I risultati di uno studio condotto all’Exeter University andrebbero anche oltre: eliminare del tutto il sale dalla dieta non metterebbe la persona al sicuro da infarti o ictus. Se questa continua a fumare e fare una vita sedentaria, la percentuale di rischio di avere problemi cardiaci non cambia con un po’ di sale in più. Secondo questa ricerca, poi, chi già ha problemi di ipertensione potrebbe aggravarli eliminando del tutto il sale dalla propria dieta.

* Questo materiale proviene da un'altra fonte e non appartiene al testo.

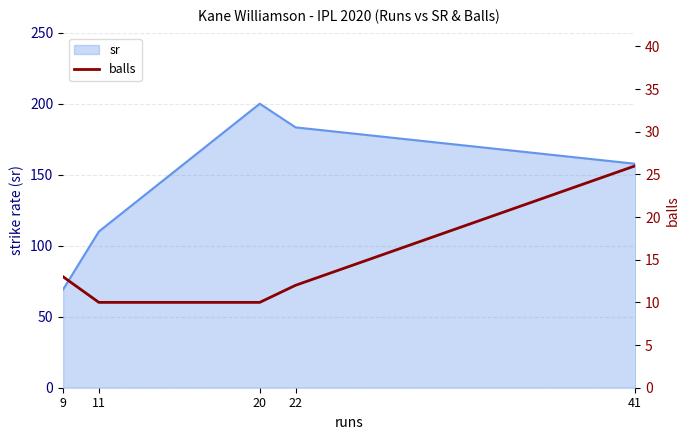

What is the difference between the second highest and minimum values?

3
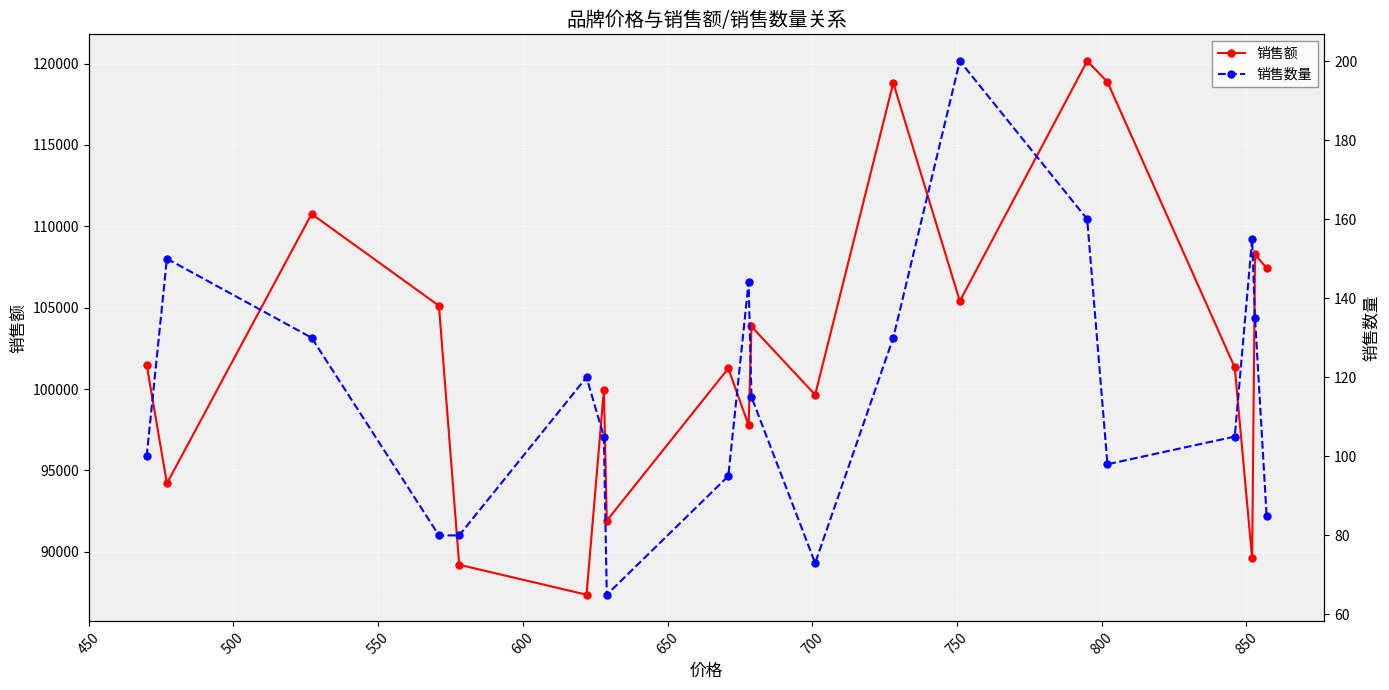

What is the difference between the maximum and minimum values in the 销售额 series?

32800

Lo studio europeo Flemengho e Epogh, pubblicato su Jama (The Journal of the American Medical Association) a maggio 2011 mette in discussione le attuali raccomandazioni per una riduzione del consumo di sale a livello di popolazione. I dati dell’indagine sottolineano come la pressione sistolica, e non la diastolica, è associata all’escrezione di sodio e questa associazione non si accompagna a un maggior rischio di ipertensione, né di malattie cardiovascolari. Secondo i Centers for Disease Control and Prevention-Atlanta e l’European Heart Network però il numero di persone prese in considerazione nello  –  3.681 – non sono sufficienti per dare risultati significativi.

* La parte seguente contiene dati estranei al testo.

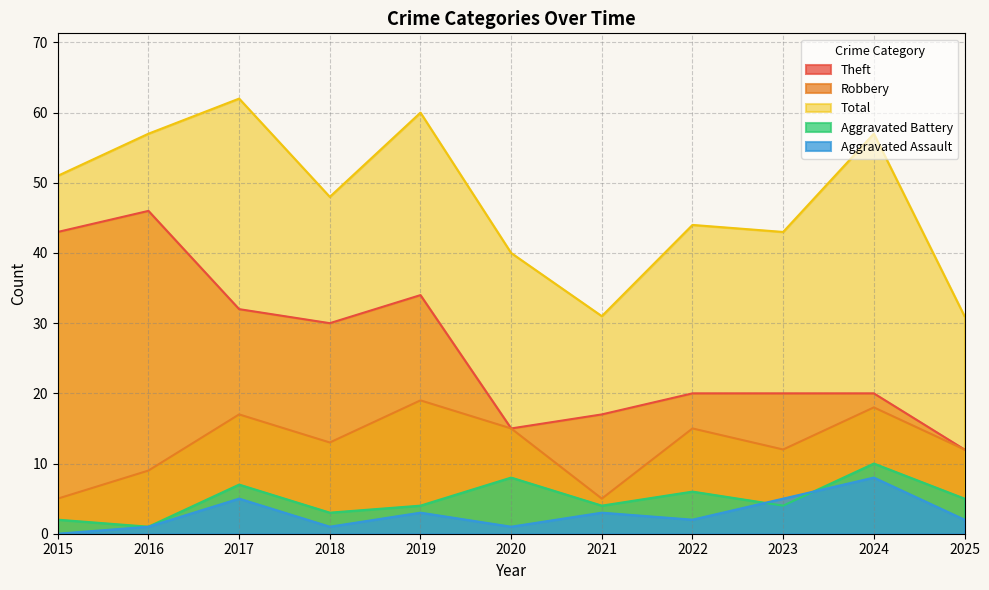

Reading left to right, extract all data points from this chart.

Robbery: 5	9	17	13	19	15	5	15	12	18	12
Theft: 43	46	32	30	34	15	17	20	20	20	12
Aggravated Battery: 2	1	7	3	4	8	4	6	4	10	5
Aggravated Assault: 0	1	5	1	3	1	3	2	5	8	2
Total: 51	57	62	48	60	40	31	44	43	57	31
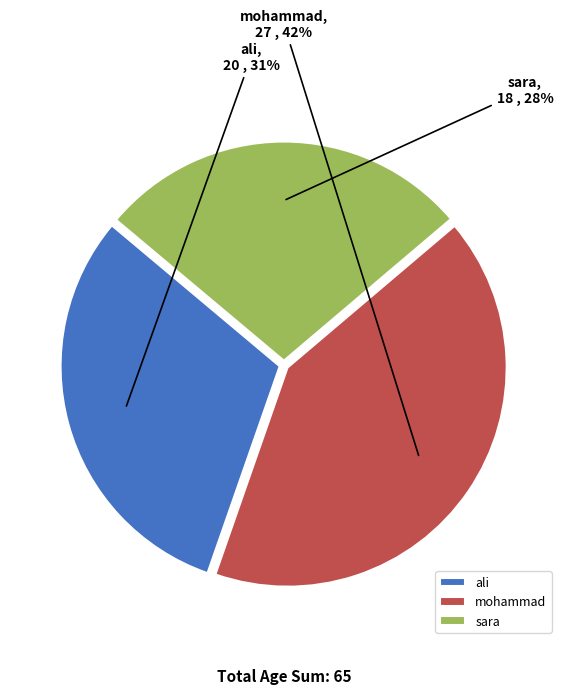

Count the number of slices in the pie.

3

In Italia è, invece, partito il progetto Minisal-Gircsi che si pone come obbiettivo quello di ottenere informazioni attendibili sul consumo medio pro-capite di sodio, potassio e iodio nella popolazione italiana su base regionale, per classi di età e in relazione alla presenza di ipertensione arteriosa. Il progetto Minisal-Gircsi è coordinato dal dipartimento di Medicina clinica e sperimentale dell’Università Federico II di Napoli ma vi partecipa anche l’Istituto Superiore di Sanità, l’istituto Nazionale di ricerca per gli alimenti e la nutrizione (Inran), l’Università Cattolica di Campobasso, la Fondazione per l’ipertensione arteriosa, la Clinica pediatrica dell’Università di Foggia e il Girsci (Gruppo di lavoro intersocietario per la riduzione del consumo di sale in Italia). Per ora i test hanno riguardato 3mila uomini e donne in 15 regioni italiane. I dati mostrano un consumo medio giornaliero di sale maggiore tra gli uomini che tra le donne e valori maggiori di consumo nel Sud Italia rispetto che nel Nord. Ciò è in accordo con la distribuzione riscontrata per macroaree della pressione arteriosa, con la frequenza dell’ipertensione nella popolazione generale, e con la distribuzione dell’obesità e del peso corporeo.